Genome Assembly
Genome assembly is the computational process of reconstructing the complete genome sequence from millions of short DNA fragments (reads) produced by sequencing.
The Puzzle Analogy
Think of it like solving a jigsaw puzzle:
- The reads = individual puzzle pieces (short DNA sequences, typically 50-300 bp)
- The genome = complete picture (the full chromosome sequences)

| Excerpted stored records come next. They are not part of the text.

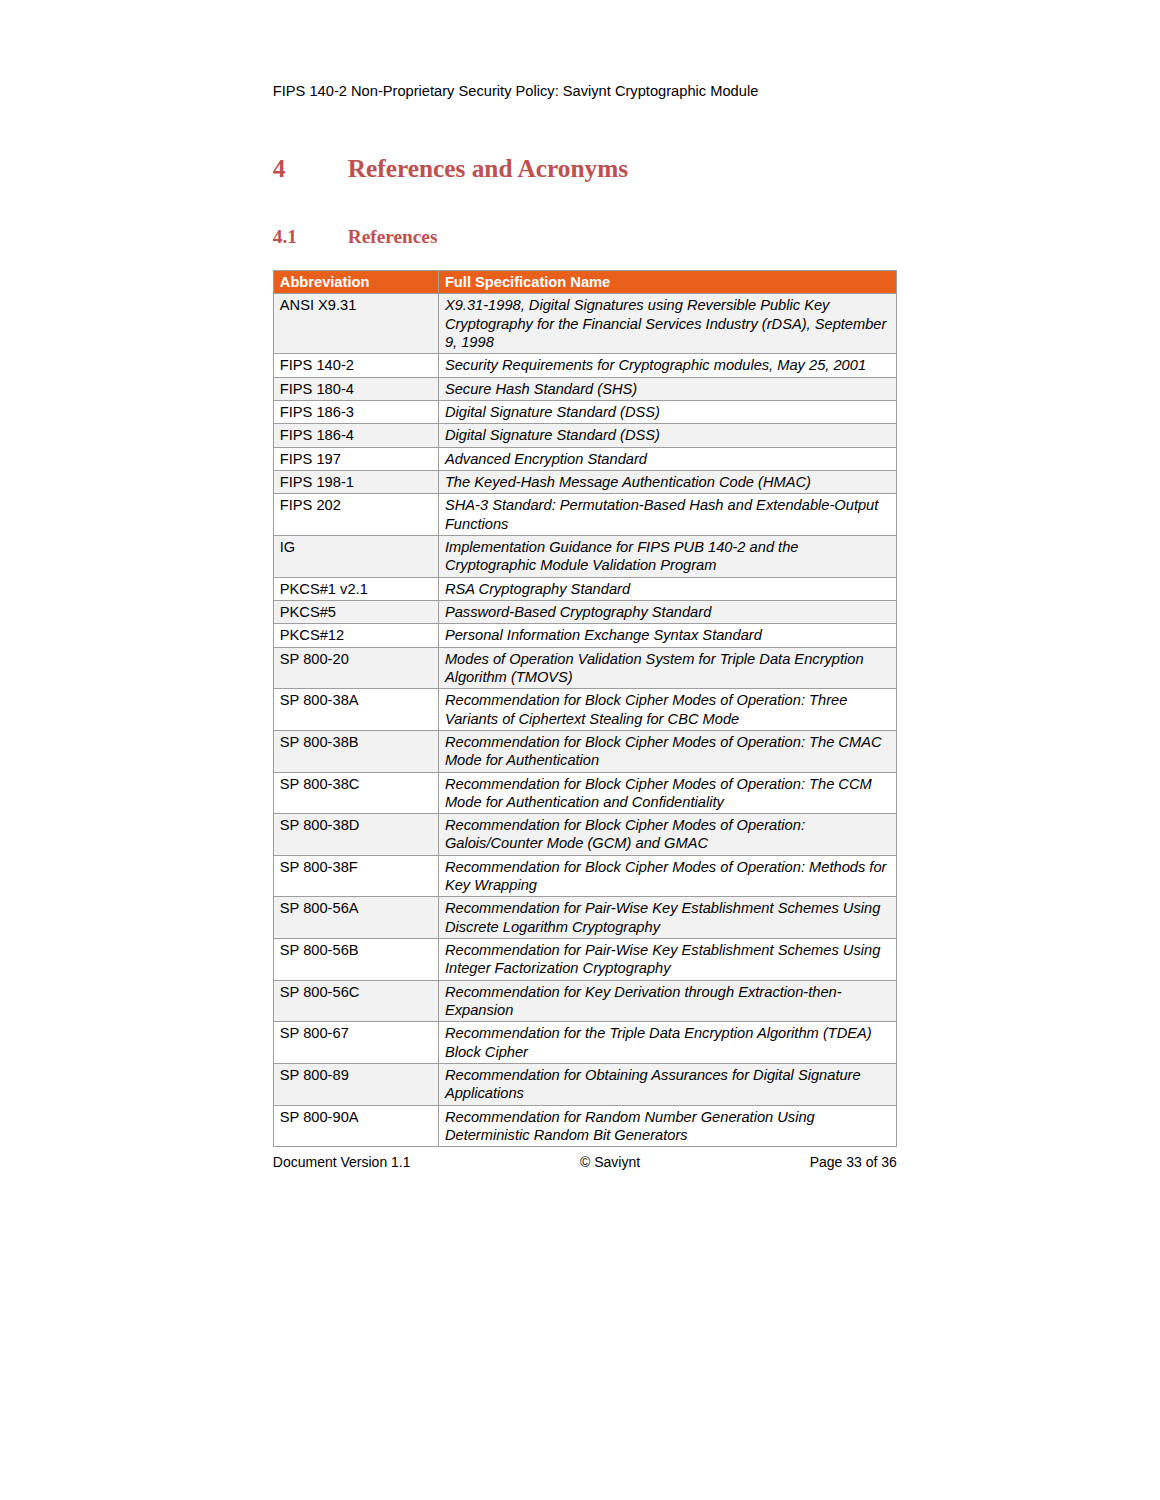FIPS 140-2 Non-Proprietary Security Policy: Saviynt Cryptographic Module
4 References and Acronyms
4.1 References
| Abbreviation | Full Specification Name |
| --- | --- |
| ANSI X9.31 | X9.31-1998, Digital Signatures using Reversible Public Key Cryptography for the Financial Services Industry (rDSA), September 9, 1998 |
| FIPS 140-2 | Security Requirements for Cryptographic modules, May 25, 2001 |
| FIPS 180-4 | Secure Hash Standard (SHS) |
| FIPS 186-3 | Digital Signature Standard (DSS) |
| FIPS 186-4 | Digital Signature Standard (DSS) |
| FIPS 197 | Advanced Encryption Standard |
| FIPS 198-1 | The Keyed-Hash Message Authentication Code (HMAC) |
| FIPS 202 | SHA-3 Standard: Permutation-Based Hash and Extendable-Output Functions |
| IG | Implementation Guidance for FIPS PUB 140-2 and the Cryptographic Module Validation Program |
| PKCS#1 v2.1 | RSA Cryptography Standard |
| PKCS#5 | Password-Based Cryptography Standard |
| PKCS#12 | Personal Information Exchange Syntax Standard |
| SP 800-20 | Modes of Operation Validation System for Triple Data Encryption Algorithm (TMOVS) |
| SP 800-38A | Recommendation for Block Cipher Modes of Operation: Three Variants of Ciphertext Stealing for CBC Mode |
| SP 800-38B | Recommendation for Block Cipher Modes of Operation: The CMAC Mode for Authentication |
| SP 800-38C | Recommendation for Block Cipher Modes of Operation: The CCM Mode for Authentication and Confidentiality |
| SP 800-38D | Recommendation for Block Cipher Modes of Operation: Galois/Counter Mode (GCM) and GMAC |
| SP 800-38F | Recommendation for Block Cipher Modes of Operation: Methods for Key Wrapping |
| SP 800-56A | Recommendation for Pair-Wise Key Establishment Schemes Using Discrete Logarithm Cryptography |
| SP 800-56B | Recommendation for Pair-Wise Key Establishment Schemes Using Integer Factorization Cryptography |
| SP 800-56C | Recommendation for Key Derivation through Extraction-then- Expansion |
| SP 800-67 | Recommendation for the Triple Data Encryption Algorithm (TDEA) Block Cipher |
| SP 800-89 | Recommendation for Obtaining Assurances for Digital Signature Applications |
| SP 800-90A | Recommendation for Random Number Generation Using Deterministic Random Bit Generators |
Document Version 1.1
© Saviynt
Page 33 of 36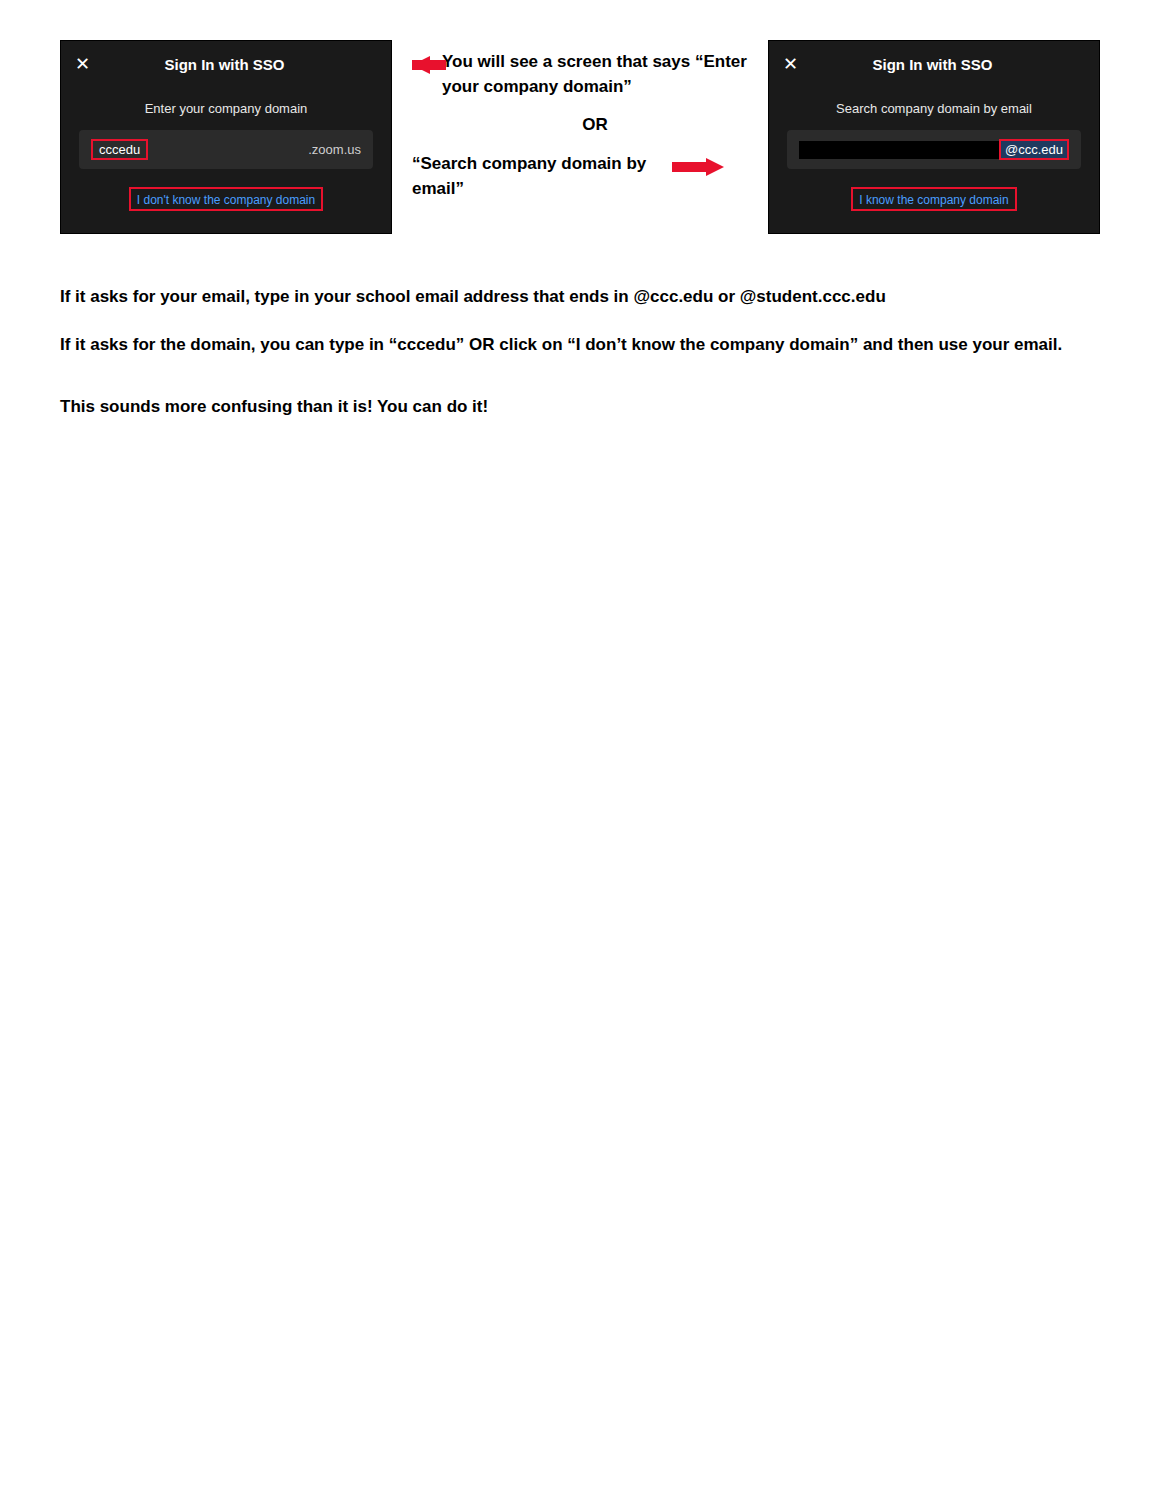✕ Sign In with SSO
Enter your company domain
cccedu .zoom.us
I don't know the company domain
You will see a screen that says “Enter your company domain”
OR
“Search company domain by email”
✕ Sign In with SSO
Search company domain by email
@ccc.edu
I know the company domain
If it asks for your email, type in your school email address that ends in @ccc.edu or @student.ccc.edu
If it asks for the domain, you can type in “cccedu” OR click on “I don’t know the company domain” and then use your email.
This sounds more confusing than it is! You can do it!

- Assembly = finding overlaps between pieces to reconstruct the whole picture
Why Is It Needed?
Sequencing technologies can only read short fragments of DNA at a time, but we need the complete genome sequence. Assembly algorithms find overlapping regions between reads and merge them into longer sequences called contigs (contiguous sequences).
Read 1: ATCGATTGCA
Read 2: TTGCAGGCTAA
Read 3: GGCTAATCGA
Assembled: ATCGATTGCAGGCTAATCGA
(Overlapping regions in bold helped merge them)
Two Main Approaches
-
De novo assembly: Building the genome from scratch without a reference (like solving a puzzle without the box picture)
-
Reference-guided assembly: Using an existing genome as a template (like having the box picture to guide you)
The human genome required years to assemble initially. Now, with better algorithms and longer reads, we can assemble genomes in days or weeks!
Assembly turns fragmented sequencing data into meaningful, complete genome sequences.